Nashville A-listers McCoy, Boots Randolph, Floyd Cramer, Buddy Harmon, Hank Garland and the Anita Kerr Singers were regulars on Orbison’s sessions in RCA’s legendary Studio B. These mono singles, remastered by Vic Anesini, are incredibly fine in both detail and cohesion – much like the great recordings of Blue Note. They’re a real testament to the work of session engineer Bill Porter, who often captured the big productions and Orbison’s incredible dynamic range live-to-tape on only two tracks. Disc two shows that Orbison and his production team didn’t just slap together the flipsides; the B’s were polished productions with full arrangements that often featured strings and backing chorus.

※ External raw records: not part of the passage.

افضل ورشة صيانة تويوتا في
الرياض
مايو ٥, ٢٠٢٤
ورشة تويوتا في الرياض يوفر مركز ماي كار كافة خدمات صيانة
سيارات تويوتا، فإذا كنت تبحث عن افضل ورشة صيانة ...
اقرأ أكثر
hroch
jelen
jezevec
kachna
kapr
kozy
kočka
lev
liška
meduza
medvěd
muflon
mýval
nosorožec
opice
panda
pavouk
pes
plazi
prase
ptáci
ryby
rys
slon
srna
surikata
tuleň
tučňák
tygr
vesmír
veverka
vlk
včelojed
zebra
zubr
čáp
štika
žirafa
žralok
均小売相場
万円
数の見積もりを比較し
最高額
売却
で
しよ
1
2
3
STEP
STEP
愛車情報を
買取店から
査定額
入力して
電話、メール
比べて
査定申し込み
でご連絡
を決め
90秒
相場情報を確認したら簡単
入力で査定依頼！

Orbison charted three of his B-sides (“Candy Man,” “Mean Woman Blues” and “Leah”) and recorded some great material, including “Love Hurts” and Cindy Walker’s “Shahdaroba,” for the flips.
The set’s DVD features a 25-minute black-and-white film of a 1965 live date recorded for a Dutch television station. Orbison was in Holland to pick up an award for “Oh, Pretty Woman,” his last chart-topper, and nearly his last single on Monument before decamping for MGM. He didn’t know it, but he was entering a twenty-five year Top 10 drought that only ended when his mid-80s induction into the Rock ‘n’ Roll Hall of Fame, the taping of A Black & White Night and the formation of the Traveling Wilburys resuscitated his recording career. But in 1965 he’d recently delivered “Oh, Pretty Woman” and “Goodnight,” both of which are featured in the live performance, and with a new contract in hand, things must have looked rosy.

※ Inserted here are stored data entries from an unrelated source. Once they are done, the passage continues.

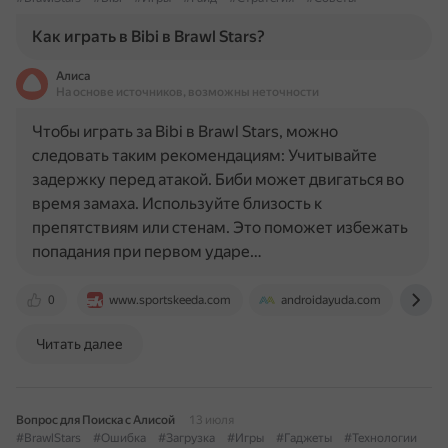
Как играть в Bibi в Brawl Stars?
Алиса
На основе источников, возможны неточности
Чтобы играть за Bibi в Brawl Stars, можно
следовать таким рекомендациям: Учитывайте
задержку перед атакой. Биби может двигаться во
время замаха. Используйте близость к
препятствиям или стенам. Это поможет избежать
попадания при первом ударе…
0
www.sportskeeda.com
androidayuda.com
br
Читать далее
Вопрос для Поиска с Алисой
13 июля
#BrawlStars
#Ошибка
#Загрузка
#Игры
#Гаджеты
#Технологии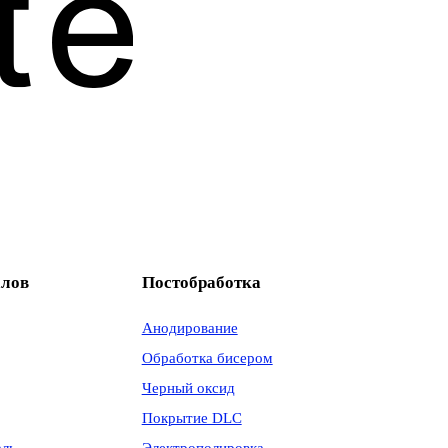
алов
Постобработка
Анодирование
Обработка бисером
Черный оксид
Покрытие DLC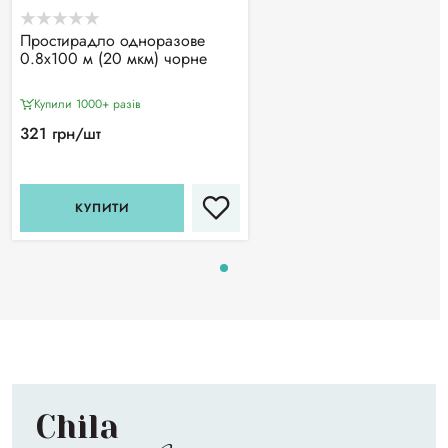
Простирадло одноразове
0.8х100 м (20 мкм) чорне
Купили 1000+ разiв
321 грн/шт
КУПИТИ
Chila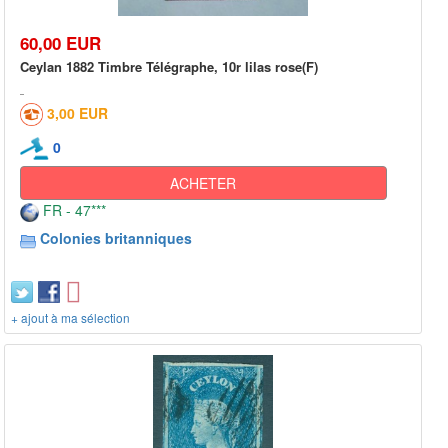
60,00 EUR
Ceylan 1882 Timbre Télégraphe, 10r lilas rose(F)
3,00 EUR
0
ACHETER
FR - 47***
Colonies britanniques
+ ajout à ma sélection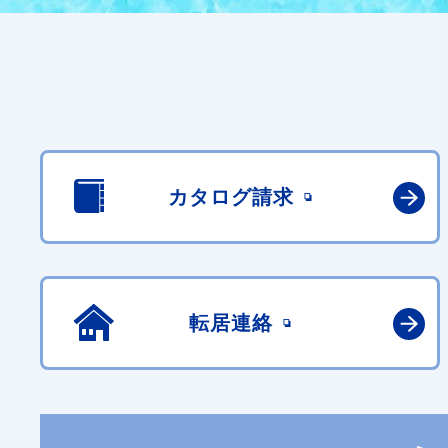
カタログ請求
転居連絡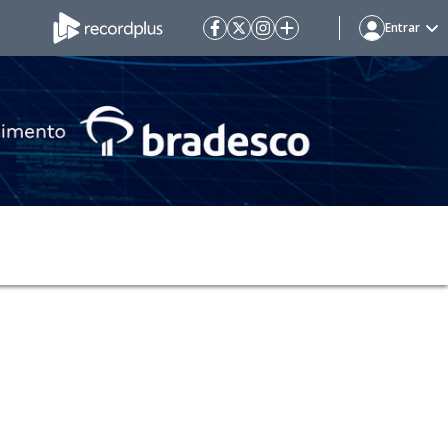
Entrar
s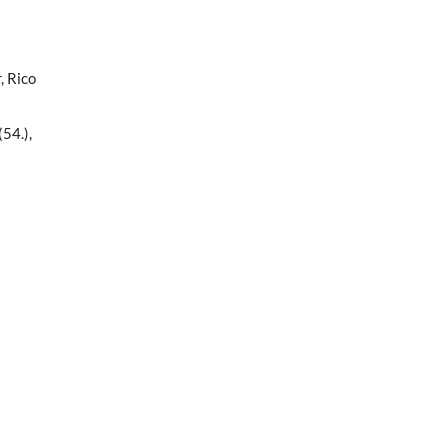
, Rico
(54.),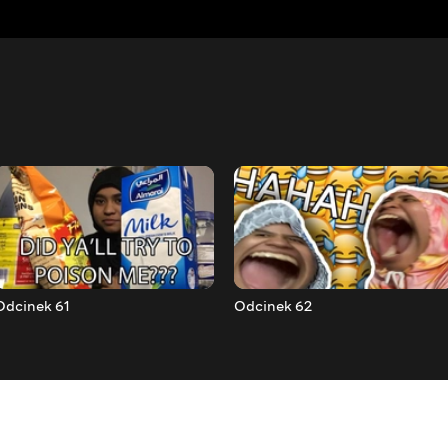
Odcinek 61
Odcinek 62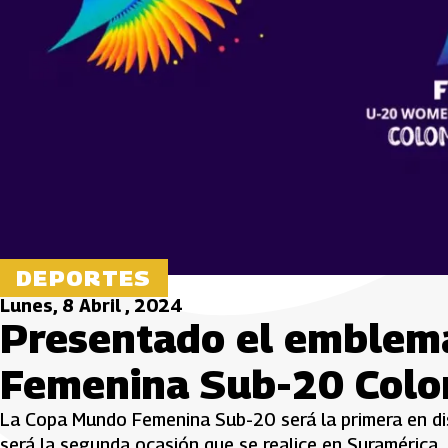
DEPORTES
Lunes, 8 Abril , 2024
Presentado el emblem
Femenina Sub-20 Col
La Copa Mundo Femenina Sub-20 será la primera en di
será la segunda ocasión que se realice en Suramérica.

The video is grainy, but the sound quality is surprisingly good. Orbison is backed by a six-piece band in sharp suits and Beatle boots, and “Pretty Woman” co-writer Bill Dees can be seen playing keyboards and singing background vocals. The performance is tightly contained, with Orbison moving little and hiding his eyes behind trademark sunglasses; it’s as if he’s channeling every bit of his emotion into his superb vocals. Without the instrumental grandeur of strings, a backing chorus or RCA’s Studio B, Orbison still wrings every ounce of emotion from the lyrics, and despite his lack of physical performance, he still grabs you with how good these songs could sound live. Whatever dialog there may have been with the audience has been clipped from this video, and though the crowd is surprisingly sedate, the band still cooks as they play “What’d I Say.”

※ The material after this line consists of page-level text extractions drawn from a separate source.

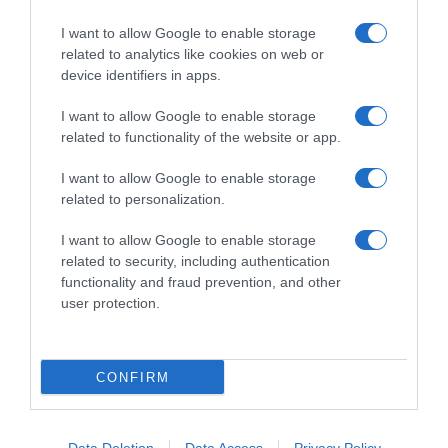
25 Aprile 2026, 11:12
accettare di non riuscire a
I want to allow Google to enable storage
seguire i migliori”
related to analytics like cookies on web or
12 Marzo 2026, 9:24
device identifiers in apps.
I want to allow Google to enable storage
related to functionality of the website or app.
Commenta
I want to allow Google to enable storage
related to personalization.
I want to allow Google to enable storage
© Copyright 2026, All Rights Reserved Designed by
related to security, including authentication
functionality and fraud prevention, and other
©SpazioCiclismo
Preferenze Privacy
user protection.
Contatti
Redazione
Privacy & Cookie Policy
Pubblicità
Lavora con noi
VeloPro
CONFIRM
Facebook
X
You
Apple
Spotify
Google
Telegram
RSS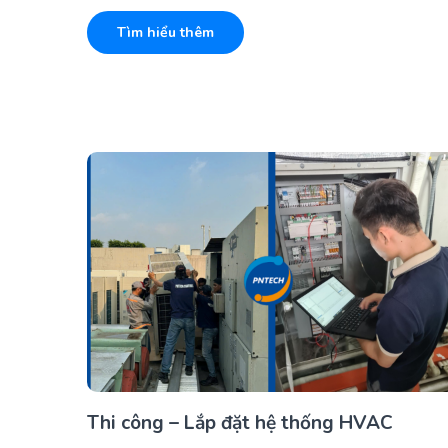
Tìm hiểu thêm
Thi công – Lắp đặt hệ thống HVAC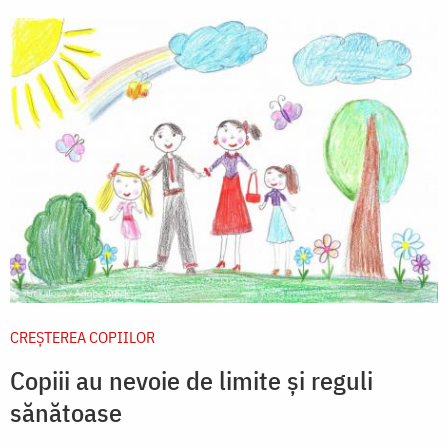
CREŞTEREA COPIILOR
Copiii au nevoie de limite și reguli
sănătoase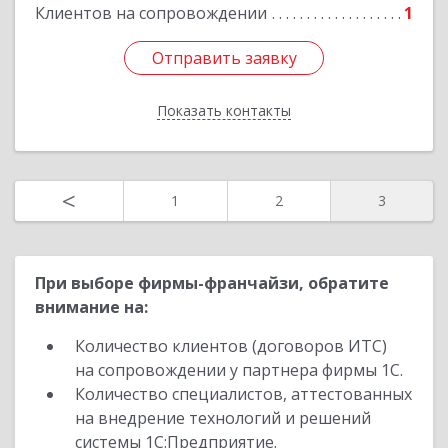
Подробнее
Клиентов на сопровождении
1
Отправить заявку
Отправить заявку
Показать контакты
Назад
<
1
2
3
При выборе фирмы-франчайзи, обратите
внимание на:
Количество клиентов (договоров ИТС)
на сопровождении у партнера фирмы 1С.
Количество специалистов, аттестованных
на внедрение технологий и решений
системы 1С:Предприятие.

Disc one, which is available separately, turns out to be a nearly complete greatest hits anthology. Were you to substitute three B-sides for less successful A’s, you’d have all of Orbison’s key chart history at Monument. The track sequencing, on the other hand, is a mystery, as it doesn’t follow either the recording or chart dates, and three singles are inexplicably designated as bonus traks. Splitting the A- and B-sides onto separate discs seems to favor the marketing department’s ability to sell the A-sides separately over giving package buyers an opportunity to listen to the singles in order. The separately is a nit really, given that consumers can easily rearrange the track sequence to their liking. The four-panel digipack and 36-page booklet includes recording (but not release or chart) dates, chart position, and (where known) recording personnel. Also included are photos, picture sleeve and label reproductions, and short liner notes that provide an overview of Orbison’s time at Monument but no song-by-song rundown. These recordings have been released many times on compilations such as The Big O, The Essential Roy Orbison, The Soul of Rock and Roll and the omnibus Orbison: 1955-1965, but this is the first time that all of the mono mixes have been brought together in digital form. The video is worth watching once or twice, but the original singles are worth keeping forever.